→ DOCUMENT EXTRACT:
Fig.6. Comparing sizes of 'Megalodon' (length about 13 m) and Great White Shark (length about 6.5 m). © L. Andres
(Click on the image for the full size version)


The development of Megatooth Sharks can be traced back until the Cretaceous period as has been mentioned earlier. It is directly linked with the development of other animals. In the Cretaceous not only sharks, but also marine reptiles ruled the waters. This condition changed, however, after the extinction of the dinosaurs (65 mya) in favour of the sharks. Sharks now occupied the ecological niches for predators. Additionally, the basis for a more energy-rich nutrition was created by the rise of marine mammals in the Eocene. Hence, for reasons of functional morphology the appearance of serrated cutting edges in Megatooth Sharks is strongly linked to the evolution of whales, e.g. the ancestors of baleen whales (cetotheriids). During the Late Oligocene (30-25 mya) cetotheriids have been exceptionally numerous at times, the climatic conditions being much more favourable. Temperatures were significantly higher than they are today, tropical and subtropical waters reached much further into the higher latitudes of the polar regions. During the following epoch, the Miocene (25-5 mya), modern baleen whales (Mysticeti) developed and spread more and more. There was an obvious increase in size in whales and simultaneously in Megatooth Sharks which can be explained by a better nourishment of the whales. During the spreading out of the whales they presumably reached cooler polar waters that provided them with a richer food supply to which the whales adapted themselves. The whales were migrating between cool water feeding grounds and warm water breeding grounds. The climate became colder at the end of the Miocene and the beginning of the Pliocene (about 5 mya). The ice cover of the Antarctic polar region grew bigger and the mean sea level dropped. Living conditions and habitat for 'Megalodon', who provably loved warm waters, obviously were restricted to such a degree that the species became extinct during the Pliocene. At least this is what the fossil record says, meaning that fossils of Megatooth Sharks are lacking in the corresponding layers and places. This is where the evolution into a specialised 'super predator' obviously led to a dead end.

Lutz Andres
B. Frentzel-Beyme
Translation: Ralf Michael Hennemann

(*) 'Durchläufer' (literally: 'runners through') are all shark species which exist unchanged since e.g. the Miocene. Examples are Tiger Shark (Galeocerdo cuvier), Sandtiger Shark (Carcharias acutissima/taurus), Bluntnose Sixgill Shark (Hexanchus gigas/griseus) and also Shortfin Mako Shark (Isurus desori/oxyrhinchus). Some of the fossil species bear different names only because of their occurrence during earlier times, but they are virtually identical with the extant forms. Other species/genera, however, have developed only since the Miocene, e.g. the genus Carcharhinus: 3-5 species in the Miocene, about 30 today!

→ PROBLEM SET:
a. Decide whether each statement agrees with the passage on Megatooth Sharks, answering yes or no and quoting the words that settle it: (i) the figure shows 'Megalodon' at about twice the length of the Great White Shark; (ii) modern baleen whales developed during the Late Oligocene; (iii) the genus Carcharhinus had about 30 species in the Miocene.
b. Write a continuation of the passage on Megatooth Sharks, picking up after its final sentence.

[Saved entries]
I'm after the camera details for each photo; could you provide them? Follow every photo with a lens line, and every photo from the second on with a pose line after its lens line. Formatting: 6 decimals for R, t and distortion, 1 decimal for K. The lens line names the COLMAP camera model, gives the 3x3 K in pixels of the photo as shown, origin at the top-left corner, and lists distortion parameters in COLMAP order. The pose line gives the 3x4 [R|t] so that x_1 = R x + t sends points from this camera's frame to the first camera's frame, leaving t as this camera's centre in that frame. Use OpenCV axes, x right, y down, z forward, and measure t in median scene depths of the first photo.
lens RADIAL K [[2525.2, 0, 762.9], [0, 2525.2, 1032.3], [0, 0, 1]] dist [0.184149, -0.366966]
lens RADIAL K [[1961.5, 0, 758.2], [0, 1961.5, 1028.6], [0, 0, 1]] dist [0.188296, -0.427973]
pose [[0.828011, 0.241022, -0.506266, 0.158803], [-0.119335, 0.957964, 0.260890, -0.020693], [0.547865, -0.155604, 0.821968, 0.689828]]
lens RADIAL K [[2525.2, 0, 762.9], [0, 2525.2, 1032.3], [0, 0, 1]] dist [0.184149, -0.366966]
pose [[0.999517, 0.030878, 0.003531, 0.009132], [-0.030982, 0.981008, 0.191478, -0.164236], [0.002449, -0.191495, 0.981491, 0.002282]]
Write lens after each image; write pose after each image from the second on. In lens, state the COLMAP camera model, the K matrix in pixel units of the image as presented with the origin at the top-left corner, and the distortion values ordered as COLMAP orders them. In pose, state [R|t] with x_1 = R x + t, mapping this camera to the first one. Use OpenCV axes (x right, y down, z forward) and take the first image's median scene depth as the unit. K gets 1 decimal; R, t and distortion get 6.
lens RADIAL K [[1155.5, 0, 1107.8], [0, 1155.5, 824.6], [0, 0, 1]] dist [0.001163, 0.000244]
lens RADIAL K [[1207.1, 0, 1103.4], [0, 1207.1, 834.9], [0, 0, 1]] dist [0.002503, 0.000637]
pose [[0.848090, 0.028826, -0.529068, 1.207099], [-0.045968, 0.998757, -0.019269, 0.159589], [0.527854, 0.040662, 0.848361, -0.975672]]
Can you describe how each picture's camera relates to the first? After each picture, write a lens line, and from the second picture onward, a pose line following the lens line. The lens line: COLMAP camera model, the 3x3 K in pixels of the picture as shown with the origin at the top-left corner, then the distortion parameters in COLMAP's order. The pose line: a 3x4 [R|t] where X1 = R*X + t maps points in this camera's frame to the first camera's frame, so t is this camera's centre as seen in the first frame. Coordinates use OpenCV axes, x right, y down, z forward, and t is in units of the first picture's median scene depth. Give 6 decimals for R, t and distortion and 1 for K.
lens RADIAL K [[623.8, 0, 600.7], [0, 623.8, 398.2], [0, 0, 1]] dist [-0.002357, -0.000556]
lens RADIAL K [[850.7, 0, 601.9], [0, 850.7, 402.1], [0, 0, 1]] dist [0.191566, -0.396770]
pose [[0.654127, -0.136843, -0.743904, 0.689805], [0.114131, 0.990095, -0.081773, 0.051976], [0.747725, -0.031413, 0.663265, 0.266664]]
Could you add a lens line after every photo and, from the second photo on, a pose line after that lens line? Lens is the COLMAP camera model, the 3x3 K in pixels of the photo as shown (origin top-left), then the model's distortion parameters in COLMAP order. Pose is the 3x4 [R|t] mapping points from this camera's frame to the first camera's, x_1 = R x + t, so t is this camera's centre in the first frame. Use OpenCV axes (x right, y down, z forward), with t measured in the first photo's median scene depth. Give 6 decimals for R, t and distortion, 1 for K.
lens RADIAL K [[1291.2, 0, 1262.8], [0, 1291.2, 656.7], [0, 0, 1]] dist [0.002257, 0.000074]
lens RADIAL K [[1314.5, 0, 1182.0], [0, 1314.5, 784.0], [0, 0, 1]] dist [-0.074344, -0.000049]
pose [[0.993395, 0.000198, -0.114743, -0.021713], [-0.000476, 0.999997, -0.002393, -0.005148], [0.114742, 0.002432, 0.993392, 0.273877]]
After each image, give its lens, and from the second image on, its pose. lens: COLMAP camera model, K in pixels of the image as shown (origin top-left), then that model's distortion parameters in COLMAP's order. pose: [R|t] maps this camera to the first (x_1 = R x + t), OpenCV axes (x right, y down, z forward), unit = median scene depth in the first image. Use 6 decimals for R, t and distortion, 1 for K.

→ ANSWERS TO EACH TASK:
a.
(i) Yes: "'Megalodon' (length about 13 m) and Great White Shark (length about 6.5 m)"
(ii) No: "During the following epoch, the Miocene (25-5 mya), modern baleen whales (Mysticeti) developed and spread more and more."
(iii) No: "3-5 species in the Miocene, about 30 today!"

b.
References:

BOSCH, M. van den (1978) : On Shark Teeth and Scales from the Netherlands and the Biostratigraphy of the Tertiary of the Eastern Part of the Country. - Meded. Werkgr. Tert. Kwart. Geol., vol.15 nr.4.

CAPPETTA, H. (1987) : Chondrichthyes II, Mesozoic and Cenozoic Elasmobranchii. - Handbook of Paleoichthyology, Vol.3B.

CEUSTER, J.de (1976) : Sratigrafische Interpretatie van Jong-Cenozoische Afzettingen bij Rumst (Belgie, Provincie Antwerpen) en Beschrijving van de in een Post-Mioceen Basisgrind aangetroffen Vissenfauna, II. Systematische Beschrijvingen en Conclusies. - Meded. Werkgr. Tert. Kwart. Geol., vol.13 nr.4.

GOTTFRIED, M.D. & FORDYCE, E.(1997) [wissenschaftliche Beschreibung in Bearbeitung persönliche Mitteilung, Feb. 2000]

MUIZON, C. de & VRIES, T.J. de (1985) : Geology and paleontology of late Cenozoic marine deposits in the Sacaco area (Peru). - Geologische Rundschau 74/3.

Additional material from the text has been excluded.